Sunshine, My Mom, and the Goodness of Life

We’ve had a little sunshine here lately, and it has been greatly appreciated. Everybody’s lots more cheery.

I lost my mom last fall, so I noticed the direct connection between moms and sunshine. My instinctive reaction, when I see the sunshine, is this internal tape recording of my mom saying, “It’s a beautiful day. Go outside and enjoy it.”

All evening I’ve had an image before me, a photo from GoNOMAD of an orphan in Malawi with nothing but a tattered pair of pants, standing by the roadside, smiling a big broad smile.

I think too of the kids in Kent St. John’s photos from Papua New Guinea, standing in the sunshine smiling.

There’s a message here: GoNOMAD writers are funny-looking so they make children smile. Also, life is good, especially when you’re standing in the sunshine, even though it’s actually nuclear radiation from a fusion reaction 93 million miles away.

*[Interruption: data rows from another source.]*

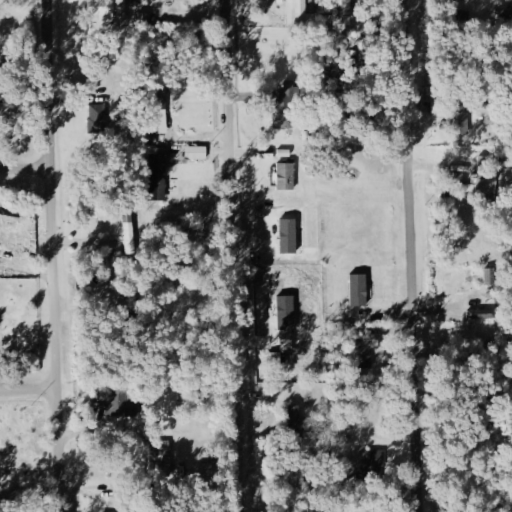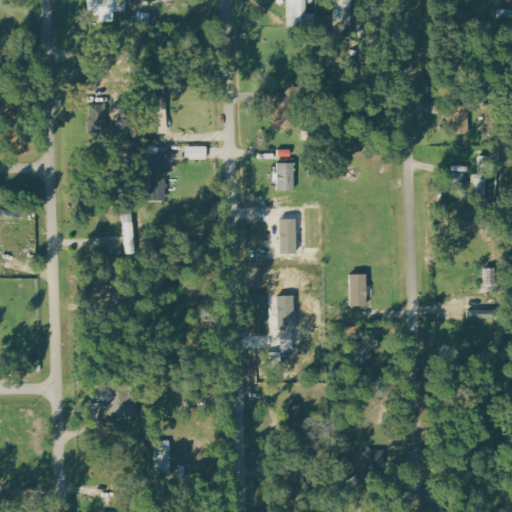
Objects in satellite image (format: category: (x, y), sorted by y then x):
building: (106, 8)
building: (342, 12)
building: (299, 14)
building: (505, 15)
building: (282, 114)
building: (158, 115)
building: (97, 118)
building: (461, 120)
building: (196, 153)
road: (26, 165)
building: (158, 175)
building: (285, 177)
building: (458, 180)
building: (481, 188)
building: (3, 223)
building: (129, 232)
road: (54, 255)
road: (235, 256)
road: (412, 256)
building: (488, 277)
building: (358, 290)
road: (29, 387)
building: (122, 401)
building: (370, 460)
building: (119, 511)
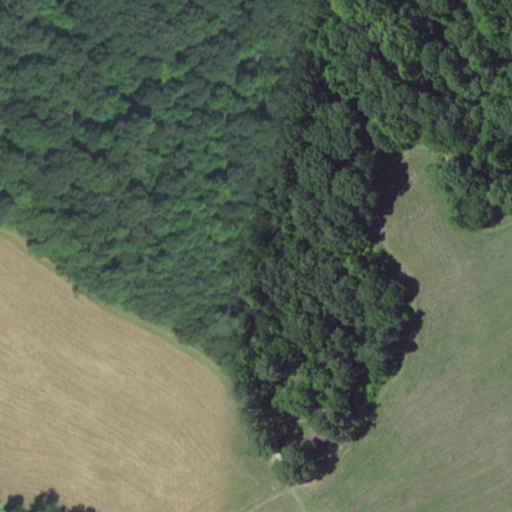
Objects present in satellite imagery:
building: (322, 436)
building: (312, 443)
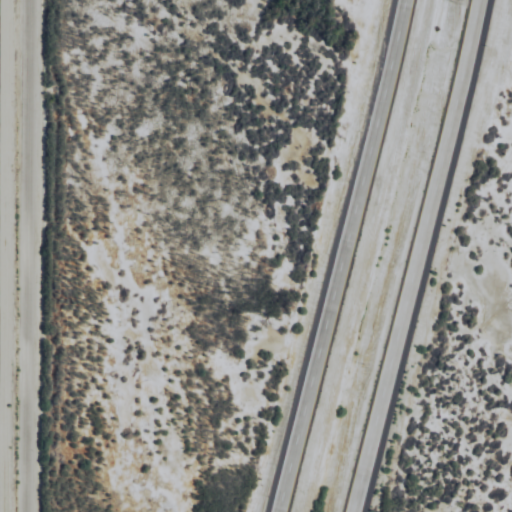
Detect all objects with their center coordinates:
road: (414, 255)
road: (14, 256)
road: (344, 256)
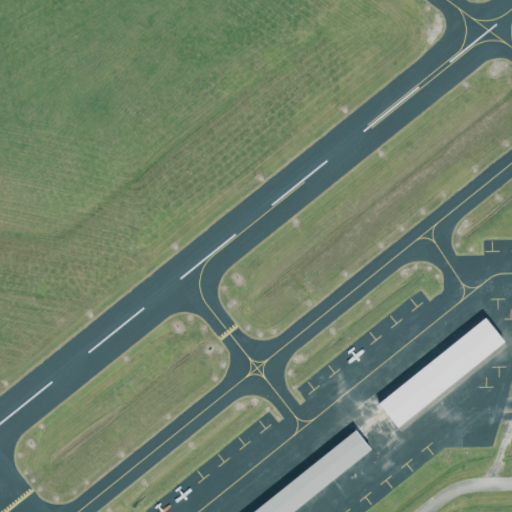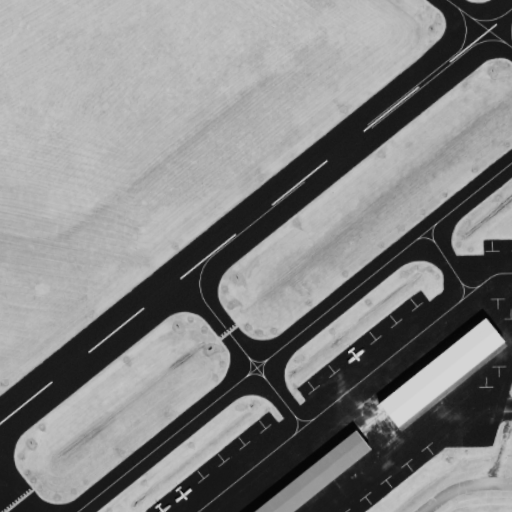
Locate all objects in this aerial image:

These images remind me of a transcendent experience I had as a substitute teacher in a fourth-grade classroom in the Hawlemont School (serving Hawley and Charlemont) many years ago.

Fourth graders are perhaps the most wonderful people in the world. They can round off to the nearest thousandth, but they don’t know how to tell a decent lie.

I looked out at this one particular classroom and I was somehow able to see what would happen if every one of these children realized their full potential — Mozarts and Martin Luther Kings and Jane Goodalls and Frank Zappas.

It’s a staggering thing to see, but somehow, at that moment, I saw it, and it changed forever my ideas about humanity.

I experienced a power that’s so far above and beyond everything I’ve ever known that I couldn’t tell you the first thing about it, except that it’s very, very good.

That’s the only thing that can possibly save this sorry world, the promise of our children.